After experimenting with these numbers and being eager to learn about the relationships between the inputs and outputs, I began to consider other information I could extract from the lists. This led me to create modified versions of the program.

The first modified version was created to answer the question: What is the probability that a given experiment with x number of coin flips will have multiple six-streaks of heads or tails? I used tools I was already familiar with to make this adjustment confidently.

  1. Added global variables to count lists with 2 streaks of 6 in a row and 3 streaks of 6 in a row.

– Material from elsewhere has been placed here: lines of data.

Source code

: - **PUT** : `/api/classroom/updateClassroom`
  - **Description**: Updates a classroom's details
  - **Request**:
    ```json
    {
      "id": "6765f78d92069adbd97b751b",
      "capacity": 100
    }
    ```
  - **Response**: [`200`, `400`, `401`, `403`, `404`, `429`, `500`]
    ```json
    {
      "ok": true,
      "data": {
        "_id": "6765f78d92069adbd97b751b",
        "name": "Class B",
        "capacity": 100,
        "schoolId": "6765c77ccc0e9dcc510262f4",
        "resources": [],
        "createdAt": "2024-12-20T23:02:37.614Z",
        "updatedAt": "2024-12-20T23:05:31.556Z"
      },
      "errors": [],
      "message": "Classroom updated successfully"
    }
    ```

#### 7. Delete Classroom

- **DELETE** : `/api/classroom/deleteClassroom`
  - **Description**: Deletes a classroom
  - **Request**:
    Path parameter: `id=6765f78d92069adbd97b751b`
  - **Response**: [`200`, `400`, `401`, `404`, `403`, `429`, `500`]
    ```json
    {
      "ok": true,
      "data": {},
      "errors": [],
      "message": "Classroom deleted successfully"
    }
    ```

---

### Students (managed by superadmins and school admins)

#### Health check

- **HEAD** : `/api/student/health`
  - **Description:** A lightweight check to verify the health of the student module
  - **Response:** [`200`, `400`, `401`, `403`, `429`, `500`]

  2. Moved currentStreak variable inside the main loop and added a streaksCount variable that I then subbed into the place where numberOfStreaks was used in the inner for loop

  3. Added a line to reset the current streak after it reaches 6

    1. Without doing this, a streak of -say- 7 could be counted as 2 separate 6-streaks
  4. Added additional if statements creating the logic that updates the variables for numberOfStreaks (experiment has at least one 6-streak), numberDoubleStreaks (experiment has at least two 6-streaks) and numberTrippleStreaks (experiment has at least three 6-streaks)

  5. Additional print statements to report the probability of the additional counted number of 6-streaks.

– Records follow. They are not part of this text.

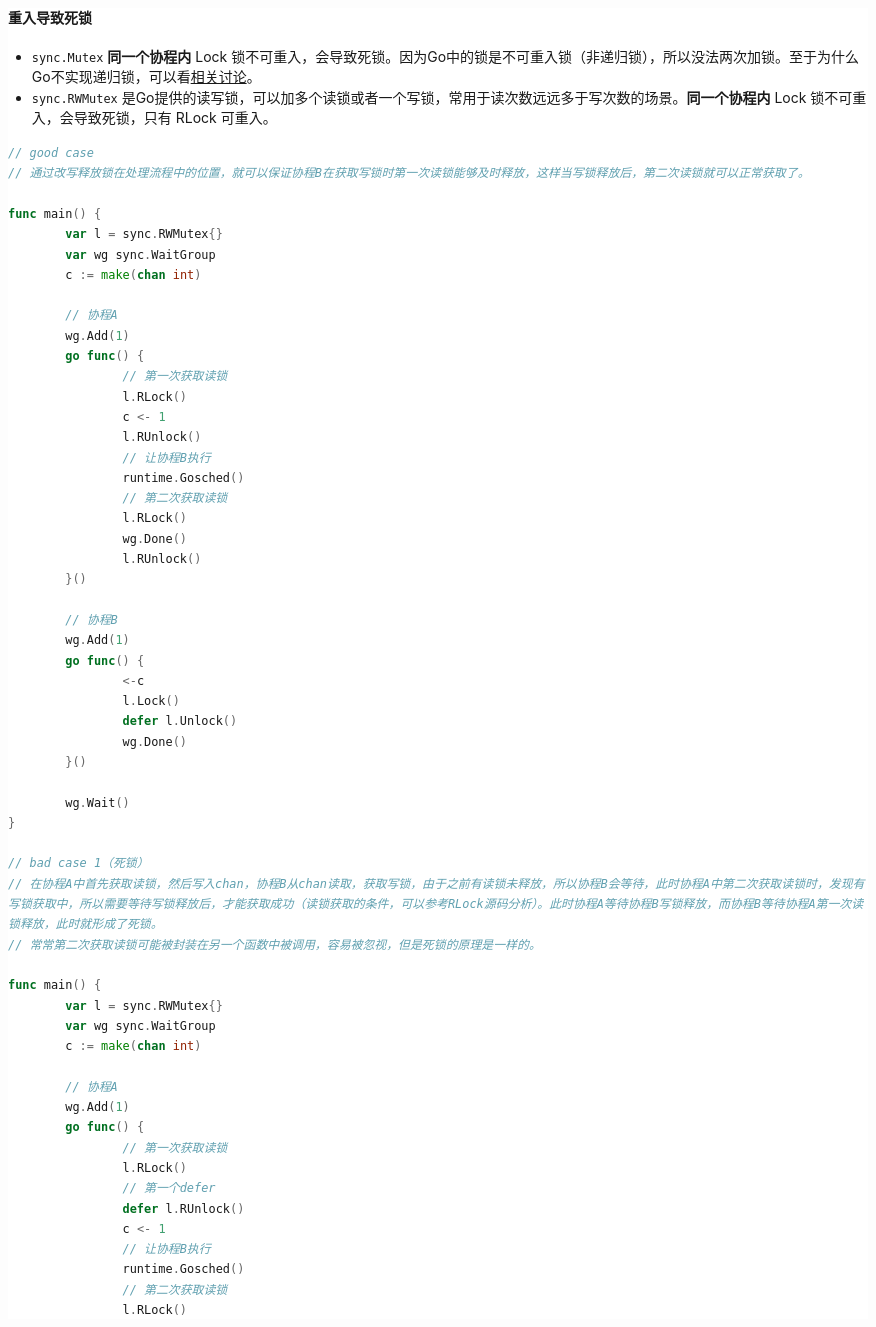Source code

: #### 重入导致死锁 

- `sync.Mutex` **同一个协程内** Lock 锁不可重入，会导致死锁。因为Go中的锁是不可重入锁（非递归锁），所以没法两次加锁。至于为什么Go不实现递归锁，可以看[相关讨论](https://stackoverflow.com/questions/14670979/recursive-locking-in-go#14671462)。
- `sync.RWMutex` 是Go提供的读写锁，可以加多个读锁或者一个写锁，常用于读次数远远多于写次数的场景。**同一个协程内** Lock 锁不可重入，会导致死锁，只有 RLock 可重入。

```go
// good case
// 通过改写释放锁在处理流程中的位置，就可以保证协程B在获取写锁时第一次读锁能够及时释放，这样当写锁释放后，第二次读锁就可以正常获取了。

func main() {
        var l = sync.RWMutex{}
        var wg sync.WaitGroup
        c := make(chan int)
        
        // 协程A
        wg.Add(1)
        go func() {
                // 第一次获取读锁
                l.RLock()
                c <- 1
                l.RUnlock()
                // 让协程B执行
                runtime.Gosched()
                // 第二次获取读锁
                l.RLock()
                wg.Done()
                l.RUnlock()
        }()
        
        // 协程B
        wg.Add(1)
        go func() {
                <-c
                l.Lock()
                defer l.Unlock()
                wg.Done()
        }()

        wg.Wait()
}

// bad case 1（死锁）
// 在协程A中首先获取读锁，然后写入chan，协程B从chan读取，获取写锁，由于之前有读锁未释放，所以协程B会等待，此时协程A中第二次获取读锁时，发现有写锁获取中，所以需要等待写锁释放后，才能获取成功（读锁获取的条件，可以参考RLock源码分析）。此时协程A等待协程B写锁释放，而协程B等待协程A第一次读锁释放，此时就形成了死锁。
// 常常第二次获取读锁可能被封装在另一个函数中被调用，容易被忽视，但是死锁的原理是一样的。

func main() {
        var l = sync.RWMutex{}
        var wg sync.WaitGroup
        c := make(chan int)
        
        // 协程A
        wg.Add(1)
        go func() {
                // 第一次获取读锁
                l.RLock()
                // 第一个defer
                defer l.RUnlock()
                c <- 1
                // 让协程B执行
                runtime.Gosched()
                // 第二次获取读锁
                l.RLock()
```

The output looks something like this:

I had a lot of fun experimenting with the flipsCount and numberOfExperiments variables to see how they affected the results.

Then I had another idea: instead of just looking for 6-streaks of heads or tails, what if the program could also report the probability of longer or shorter streaks using the same experiment inputs? The first part of updating the code was straightforward. I just needed to add some extra variables to count streaks of different lengths.

import random
flipsCount = 30
numberOfExperiments = 5000
streakCount4 = 0 # Tracks the number of lists containing 4 streaks 
streakCount5 = 0 # Tracks the number of lists containing 5 streaks 
streakCount6 = 0 # Tracks the number of lists containing 6 streaks 
streakCount7 = 0 # Tracks the number of lists containing 7 streaks 
streakCount8 = 0 # Tracks the number of lists containing 8 streaks

I'll admit that the logic needed to count this way completely stumped me. ChatGPT came to my rescue and reminded me about using True and False as variable values. With the help of our soon-to-be overlord, I implemented this logic within the main for loop and after the list creation while loop to update the streak counter variables:


    # initial conditions for variables in the for loop below
    currentStreak = 1
    has4Streak = False
    has5Streak = False
    has6Streak = False
    has7Streak = False
    has8Streak = False

    for item in range(1, len(flipsHT)):         
        if flipsHT[item] == flipsHT[item - 1]:  
            currentStreak += 1                  
        else:
            currentStreak = 1                   
        # Booleans added     
        if currentStreak >= 4:
            has4Streak = True
        if currentStreak >= 5:
            has5Streak = True
        if currentStreak >= 6:
            has6Streak = True
        if currentStreak >= 7:
            has7Streak = True
        if currentStreak >= 8:
            has8Streak = True

    # Logic to update counts of different streaks 
    if has4Streak:
        streakCount4 += 1
    if has5Streak:
        streakCount5 += 1
    if has6Streak:
        streakCount6 += 1
    if has7Streak:
        streakCount7 += 1
    if has8Streak:
        streakCount8 += 1

For an output like this:

I know there's more I could do with this program to practice extracting different types of information from lists, but this is where I decided to stop for this week. I feel a bit more knowledgeable and comfortable working with lists than when I started.

Working with lists in Python might seem easy, but it involves challenges in creating, modifying, and using them effectively. Exercises like simulating coin flips to study streak probabilities help you understand list manipulation and statistical analysis. Learning means overcoming challenges, asking for help, and trying different methods. By improving your code and exploring various scenarios, you enhance your technical skills and appreciate the power of lists in programming. Continued practice boosts confidence and skill, preparing you for more advanced programming tasks.